- Born: Roland Henri Theofiel Raes 4 September 1934 Ghent, Belgium
- Died: 28 November 2024 (aged 90) Aalter, Belgium
- Occupation: Politician

= Roeland Raes =

Belgian politician (1934–2024)

Roland Henri Theofiel Raes (4 September 1934 – 28 November 2024), better known as Roeland Raes, was a Belgian politician, a senator for and vice president of the political party Vlaams Blok. Raes took a dr. iur. (J.D.) at Ghent University.

Raes became politically active in 1955, when he became a member of the Volksunie. He was senator for Vlaams Blok from 1995 until 2002. He was Vlaams Belang chapter leader of Lovendegem, member of the Vlaams Belang party board of the district Gent-Eeklo and (as a former senator) member of the national party council of the Vlaams Belang. He worked at the party headquarters in Brussels as an archivarian.

In September 2024, the party sparked controversy by putting Raes, as one of its candidates in the upcoming municipal elections before removing his candidacy the following day.

Raes was convicted of spreading the antisemitic conspiracy theory of Holocaust denial.

Raes was a prominent member of Voorpost. He was a pagan and wrote for pagan publications such as the magazine TeKoS and Guy de Martelaere's newsletter Gwenved.

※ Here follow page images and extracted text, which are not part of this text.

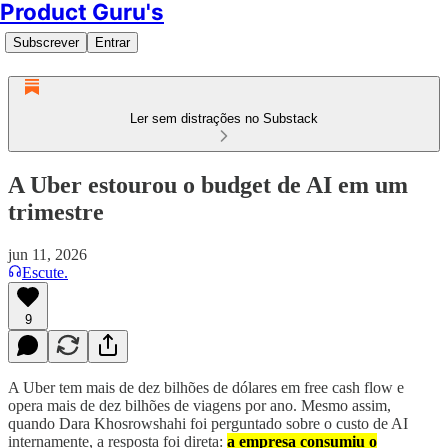
Product Guru's
Subscrever
Entrar
Ler sem distrações no Substack
A Uber estourou o budget de AI em um
trimestre
jun 11, 2026
Escute.
9
A Uber tem mais de dez bilhões de dólares em free cash flow e
opera mais de dez bilhões de viagens por ano. Mesmo assim,
quando Dara Khosrowshahi foi perguntado sobre o custo de AI
internamente, a resposta foi direta:
a empresa consumiu o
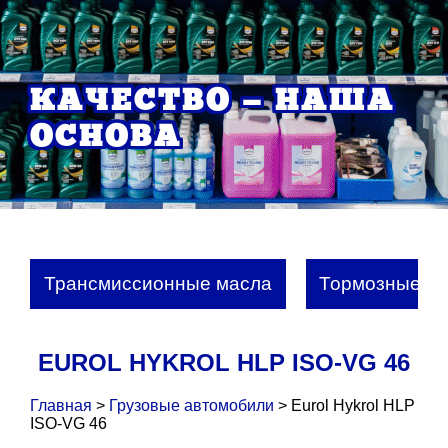
КАЧЕСТВО — НАША
ОСНОВА
Трансмиссионные масла
Тормозные жи
EUROL HYKROL HLP ISO-VG 46
Главная
>
Грузовые автомобили
>
Eurol Hykrol HLP
ISO-VG 46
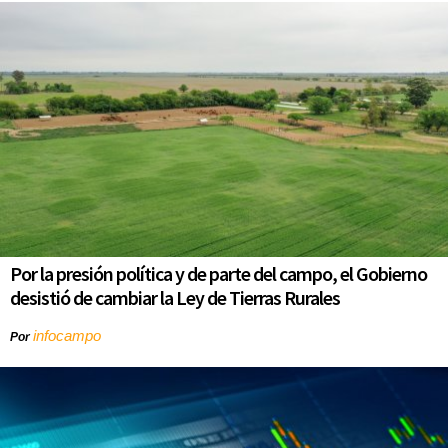
Por la presión política y de parte del campo, el Gobierno
desistió de cambiar la Ley de Tierras Rurales
infocampo
Por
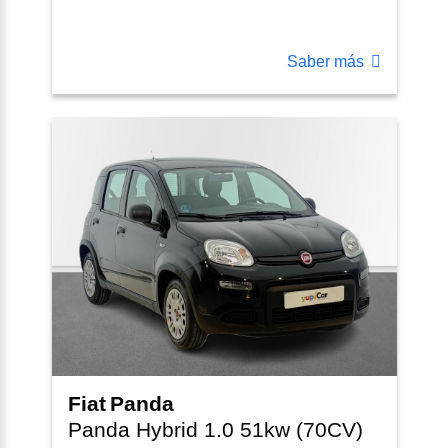
Saber más
Fiat
Panda
Panda Hybrid 1.0 51kw (70CV)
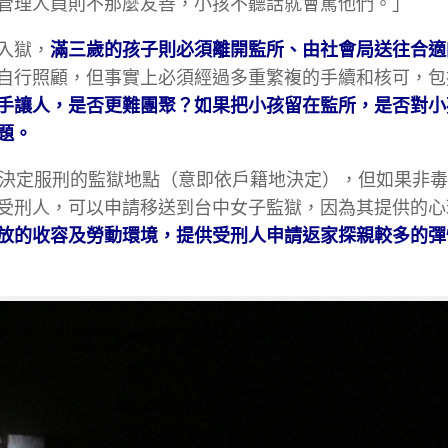
管理人員則不那麼友善，小孩不聽話就會罵他們。」
入獄，
滿三歲的孩子則必須離開監所、由社會局送往合適
自行照顧，但事實上必須經過多重繁複的手續和核可，包
手讓人，是否更難團聚？如果把小孩留在監所，是否對小
題。
」來決定服刑的監獄地點（意即依戶籍地決定），但如果非
受刑人，可以申請移送到台中女子監獄，因為其提供的心
放的收容及勞動環境，提供受刑人申請返家探親較多的彈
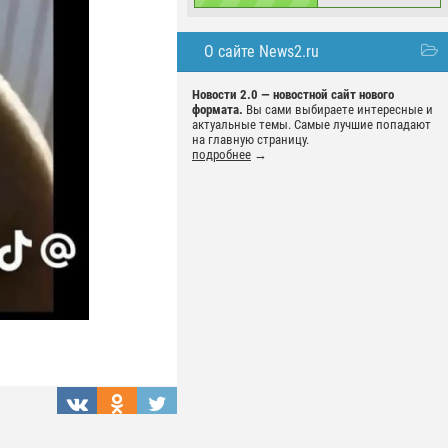
О сайте News2.ru
Новости 2.0 — новостной сайт нового
формата.
Вы сами выбираете интересные и
актуальные темы. Самые лучшие попадают
на главную страницу.
подробнее
→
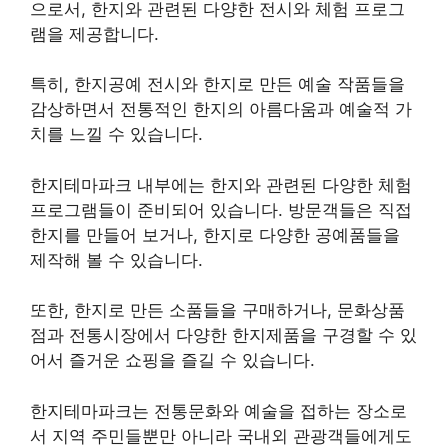
으로서, 한지와 관련된 다양한 전시와 체험 프로그
램을 제공합니다.
특히, 한지공예 전시와 한지로 만든 예술 작품들을
감상하면서 전통적인 한지의 아름다움과 예술적 가
치를 느낄 수 있습니다.
한지테마파크 내부에는 한지와 관련된 다양한 체험
프로그램들이 준비되어 있습니다. 방문객들은 직접
한지를 만들어 보거나, 한지로 다양한 공예품들을
제작해 볼 수 있습니다.
또한, 한지로 만든 소품들을 구매하거나, 문화상품
점과 전통시장에서 다양한 한지제품을 구경할 수 있
어서 즐거운 쇼핑을 즐길 수 있습니다.
한지테마파크는 전통문화와 예술을 접하는 장소로
서 지역 주민들뿐만 아니라 국내외 관광객들에게도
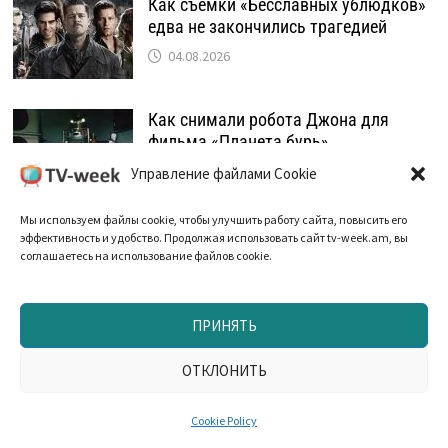
Как съемки «Бесславных ублюдков»
едва не закончились трагедией
04.08.2026
Как снимали робота Джона для
фильма «Планета бурь»
02.08.2026
Управление файлами Cookie
Мы используем файлы cookie, чтобы улучшить работу сайта, повысить его
эффективность и удобство. Продолжая использовать сайт tv-week.am, вы
соглашаетесь на использование файлов cookie.
ПРИНЯТЬ
ОТКЛОНИТЬ
Click to accept marketing cookies and
enable this content
Cookie Policy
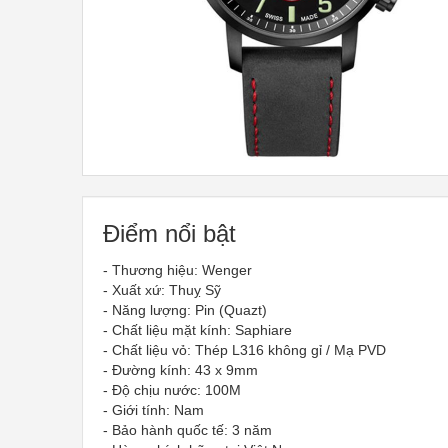
Điểm nổi bật
- Thương hiệu: Wenger
- Xuất xứ: Thuỵ Sỹ
- Năng lượng: Pin (Quazt)
- Chất liệu mặt kính: Saphiare
- Chất liệu vỏ: Thép L316 không gỉ / Mạ PVD
- Đường kính: 43 x 9mm
- Độ chịu nước: 100M
- Giới tính: Nam
- Bảo hành quốc tế: 3 năm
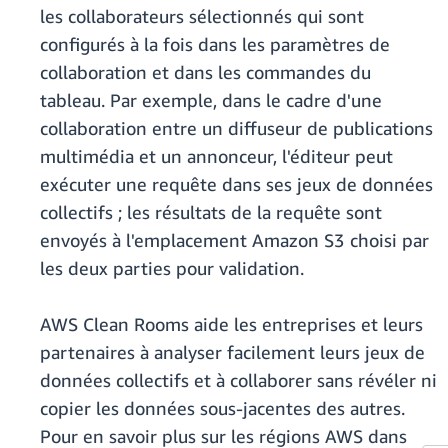
les collaborateurs sélectionnés qui sont
configurés à la fois dans les paramètres de
collaboration et dans les commandes du
tableau. Par exemple, dans le cadre d'une
collaboration entre un diffuseur de publications
multimédia et un annonceur, l'éditeur peut
exécuter une requête dans ses jeux de données
collectifs ; les résultats de la requête sont
envoyés à l'emplacement Amazon S3 choisi par
les deux parties pour validation.
AWS Clean Rooms aide les entreprises et leurs
partenaires à analyser facilement leurs jeux de
données collectifs et à collaborer sans révéler ni
copier les données sous-jacentes des autres.
Pour en savoir plus sur les régions AWS dans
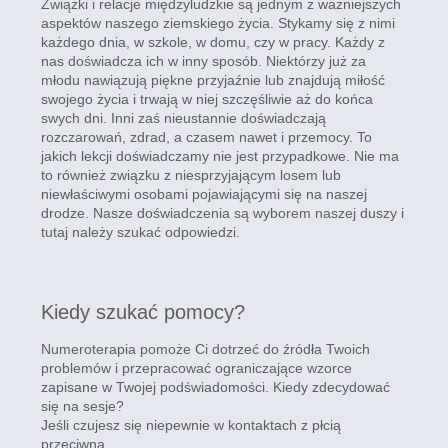
Związki i relacje międzyludzkie są jednym z ważniejszych
aspektów naszego ziemskiego życia. Stykamy się z nimi
każdego dnia, w szkole, w domu, czy w pracy. Każdy z
nas doświadcza ich w inny sposób. Niektórzy już za
młodu nawiązują piękne przyjaźnie lub znajdują miłość
swojego życia i trwają w niej szczęśliwie aż do końca
swych dni. Inni zaś nieustannie doświadczają
rozczarowań, zdrad, a czasem nawet i przemocy. To
jakich lekcji doświadczamy nie jest przypadkowe. Nie ma
to również związku z niesprzyjającym losem lub
niewłaściwymi osobami pojawiającymi się na naszej
drodze. Nasze doświadczenia są wyborem naszej duszy i
tutaj należy szukać odpowiedzi.
Kiedy szukać pomocy?
Numeroterapia pomoże Ci dotrzeć do źródła Twoich
problemów i przepracować ograniczające wzorce
zapisane w Twojej podświadomości. Kiedy zdecydować
się na sesje?
Jeśli czujesz się niepewnie w kontaktach z płcią
przeciwną,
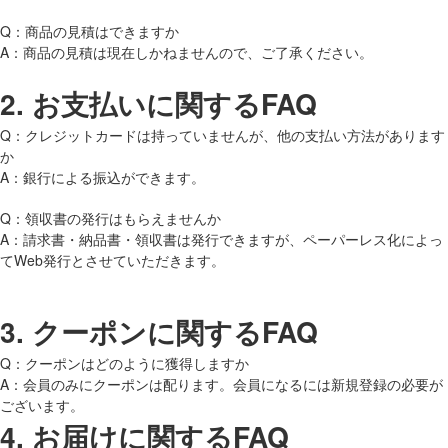
Q：商品の見積はできますか
A：商品の見積は現在しかねませんので、ご了承ください。
2.
お支払いに関するFAQ
Q：クレジットカードは持っていませんが、他の支払い方法があります
か
A：銀行による振込ができます。
Q：領収書の発行はもらえませんか
A：請求書・納品書・領収書は発行できますが、ペーパーレス化によっ
てWeb発行とさせていただきます。
3.
クーポンに関するFAQ
Q：クーポンはどのように獲得しますか
A：会員のみにクーポンは配ります。会員になるには新規登録の必要が
ございます。
4.
お届けに関するFAQ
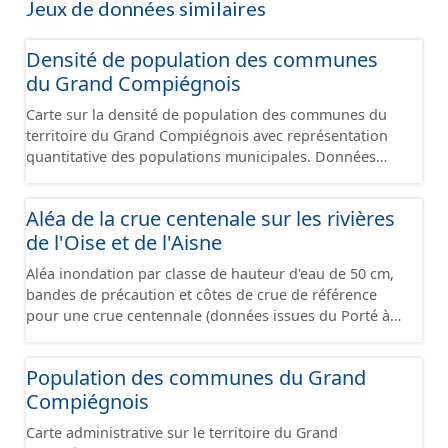
Jeux de données similaires
Densité de population des communes
du Grand Compiégnois
Carte sur la densité de population des communes du
territoire du Grand Compiégnois avec représentation
quantitative des populations municipales. Données
issues de l'Insee publiées au 1er janvier 2026
Aléa de la crue centenale sur les rivières
de l'Oise et de l'Aisne
Aléa inondation par classe de hauteur d'eau de 50 cm,
bandes de précaution et côtes de crue de référence
pour une crue centennale (données issues du Porté à
Connaissance 2025) découpés sur le territoire des
communes du Grand Compiégnois.
Population des communes du Grand
Compiégnois
Carte administrative sur le territoire du Grand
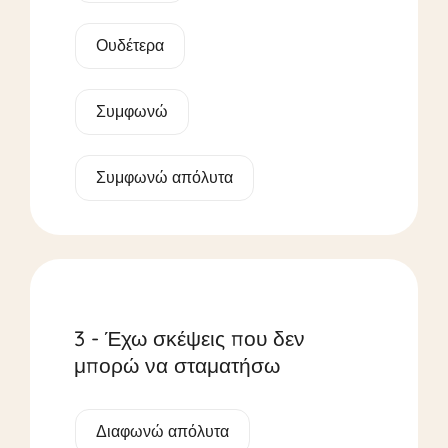
Ουδέτερα
Συμφωνώ
Συμφωνώ απόλυτα
3 - Έχω σκέψεις που δεν
μπορώ να σταματήσω
Διαφωνώ απόλυτα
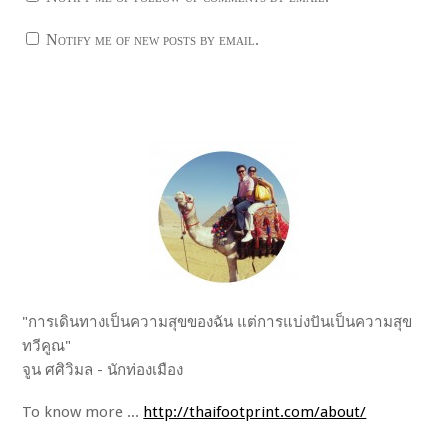
Notify me of new posts by email.
"การเดินทางเป็นความสุขของฉัน แต่การแบ่งปันเป็นความสุข
ทวีคูณ"
จูน ศศิวิมล - นักท่องเมือง
To know more ...
http://thaifootprint.com/about/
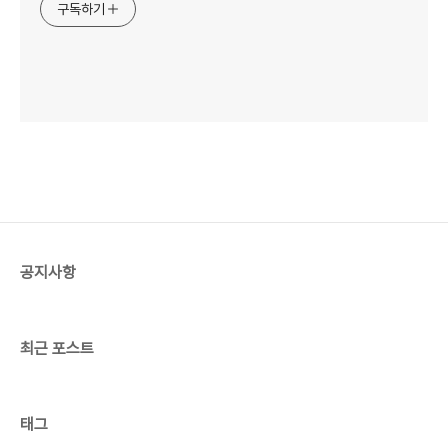
구독하기
공지사항
최근 포스트
태그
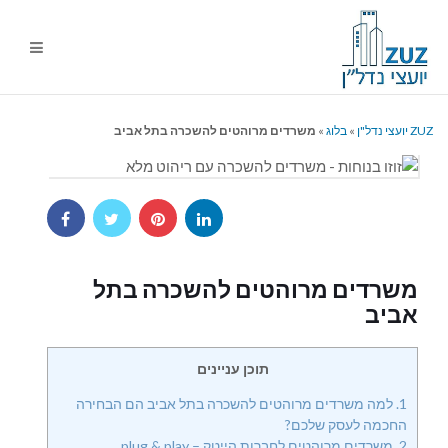
ניווט
%s
ZUZ יועצי נדל"ן
»
בלוג
»
משרדים מרוהטים להשכרה בתל אביב
משרדים מרוהטים להשכרה בתל
אביב
תוכן עניינים
1.
למה משרדים מרוהטים להשכרה בתל אביב הם הבחירה
החכמה לעסק שלכם?
2.
משרדים מרוהטים לחברות הייטק – plug & play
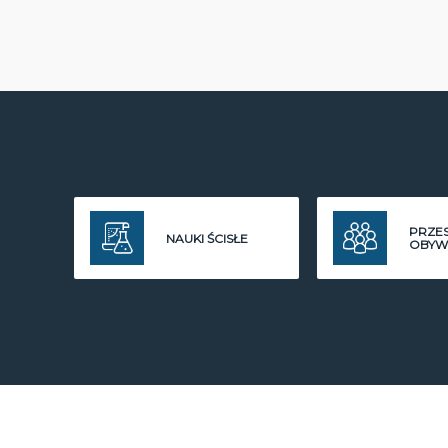
PRZE
NAUKI ŚCISŁE
OBYW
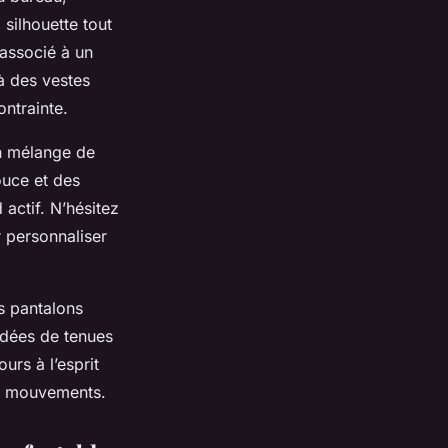
 silhouette tout
associé à un
 à des vestes
ontrainte.
n mélange de
ouce et des
actif. N’hésitez
 personnaliser
es pantalons
 idées de tenues
urs à l’esprit
vos mouvements.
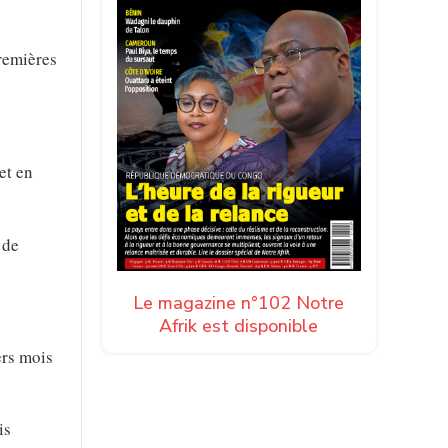
remières
et en
 de
Le magazine n°102 Notre
Afrik est disponible
ers mois
is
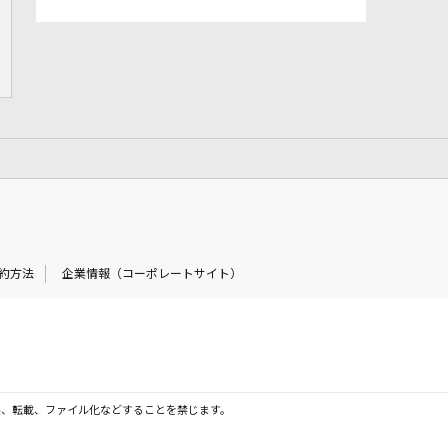
約方法
企業情報（コーポレートサイト）
製、転載、ファイル化などすることを禁じます。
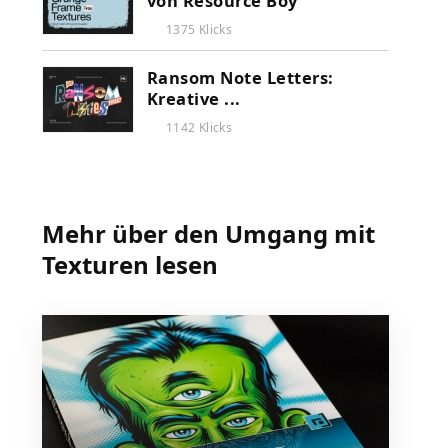
von Resource Boy
1375 Klicks
Ransom Note Letters:
Kreative ...
1142 Klicks
Mehr über den Umgang mit
Texturen lesen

==Holocaust denial trial==
Roeland Raes stepped down as senator and party vice president after accusations of Nazi sympathies. He was charged with Holocaust denial in accordance with the Belgian Holocaust denial law after saying on Dutch television: "I doubt the systematism of the extermination of the Jews and I also doubt the number of deaths, [...] and also whether camps such as Auschwitz were all meant to be extermination camps". During the interview, Raes however had no doubts about the systematic persecution and deportation of Jews by the Nazis.

The original complaint goes back to 2001. Meanwhile, the mother video tape with the full interview, which could have shed light on the context, got lost, so the evidence that can be used in the trial is limited to the parts of the interview that have been broadcast.

Early 2006, at the Public Prosecutor's request and after a hearing in chambers, the charges were dropped, but after an appeal by the Forum of Jewish Organisations, the case was resumed. In December 2008, he was given a suspended sentence of four months imprisonment. The Forum of Jewish Organisations and the Centre for Equal Opportunities and Opposition to Racism received €1,000 damages.

The Brussels court of appeal on 15 September 2010 confirmed Raes was guilty of negationism, and awarded €1,800 damages to each organisation. He did not receive a sentence, because the court decided the case had taken unreasonably long.

==Death==
On 28 November 2024, Raes died in Aalter by euthanasia after a long illness, at the age of 90.